Your rewrite rules is based on a blacklist saying if the host is example.com redirect to www.example.com . But as you can see in case the host is dodgydomain.com or dodgysubdomain.mydomain.com the your server does not 301 redirect.
So instead of a blacklist where you will end up playing whack a mole, have a whitelist. Basically have a rewrite rule that says that if the host is not www.example.co.uk then 301 redirect to www.example.co.uk
The technical details for doing it on ISAPI is not known to me.

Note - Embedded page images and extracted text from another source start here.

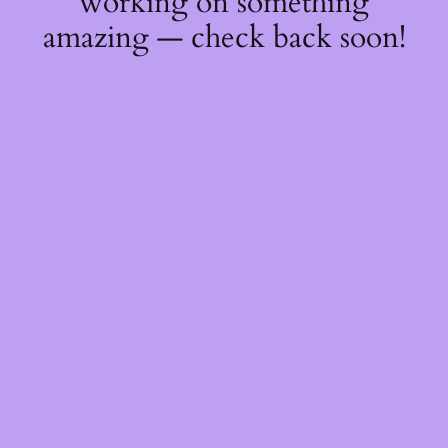
working on something
amazing — check back soon!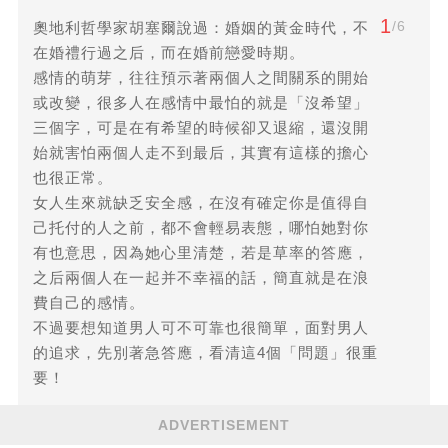
1
/6
奧地利哲學家胡塞爾說過：婚姻的黃金時代，不
在婚禮行過之后，而在婚前戀愛時期。
感情的萌芽，往往預示著兩個人之間關系的開始
或改變，很多人在感情中最怕的就是「沒希望」
三個字，可是在有希望的時候卻又退縮，還沒開
始就害怕兩個人走不到最后，其實有這樣的擔心
也很正常。
女人生來就缺乏安全感，在沒有確定你是值得自
己托付的人之前，都不會輕易表態，哪怕她對你
有也意思，因為她心里清楚，若是草率的答應，
之后兩個人在一起并不幸福的話，簡直就是在浪
費自己的感情。
不過要想知道男人可不可靠也很簡單，面對男人
的追求，先別著急答應，看清這4個「問題」很重
要！
ADVERTISEMENT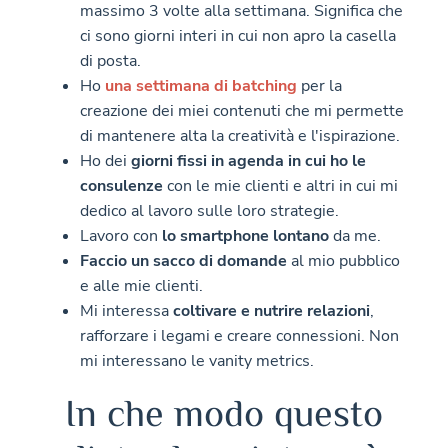
massimo 3 volte alla settimana. Significa che
ci sono giorni interi in cui non apro la casella
di posta.
Ho
una settimana di batching
per la
creazione dei miei contenuti che mi permette
di mantenere alta la creatività e l'ispirazione.
Ho dei
giorni fissi in agenda in cui ho le
consulenze
con le mie clienti e altri in cui mi
dedico al lavoro sulle loro strategie.
Lavoro con
lo smartphone lontano
da me.
Faccio un sacco di domande
al mio pubblico
e alle mie clienti.
Mi interessa
coltivare e nutrire relazioni
,
rafforzare i legami e creare connessioni. Non
mi interessano le vanity metrics.
In che modo questo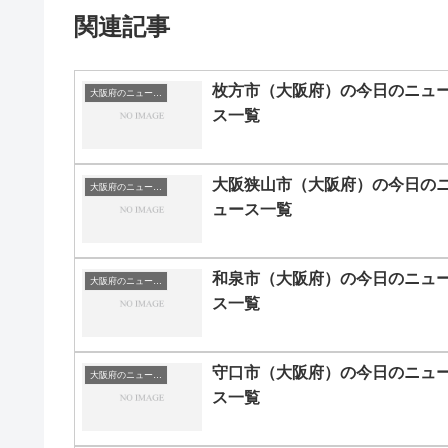
関連記事
枚方市（大阪府）の今日のニュ
大阪府のニュース一覧
ス一覧
大阪狭山市（大阪府）の今日の
大阪府のニュース一覧
ュース一覧
和泉市（大阪府）の今日のニュ
大阪府のニュース一覧
ス一覧
守口市（大阪府）の今日のニュ
大阪府のニュース一覧
ス一覧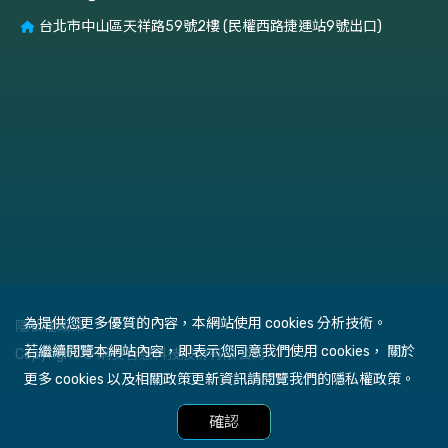
台北市中山區天祥路59號2樓 (民權西路捷運站9號出口)
為提供您更多優質的內容，本網站使用 cookies 分析技術。
隱私權政策
若繼續閱覽本網站內容，即表示您同意我們使用 cookies， 關於
Copyright © 網安智慧科技股份有限公司
更多 cookies 以及相關政策更新資訊請閱覽我們的隱私權政策。
確認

But I hope you can get the gist of what I am saying.
[edited by: boredguru at 8:37 pm (utc) on Sep. 17, 2009]
WebGuerrilla ( and I'm not associating Greg with blackhat in saying this ..) used to call it "manipulating search engines" ..he meant "generally" IMO
..which is what we do ..
Google seem to be giving this new copied site all of my link juice because when I do a link:domain.com search on the URL all of my links show up.
Incidentally, this observation in itself does not show that your links are being incorrectly attributed. In fact, you will see the same behaviour when Google has correctly attributed links to URL A (which redirects/frames/tries to steal) to count towards URL B.
A simplified example. webmasterworld.com permanently redirects to www.webmasterworld.com.
If you query Google directly for information on a non-www URL which permanently redirects to the www URL, Google will return results for the www URL. A couple of examples:
[id:webmasterworld.com/google/] [google.com]
[link:webmasterworld.com/google/] [google.com]
Also you can check archive.org for back copies of websites.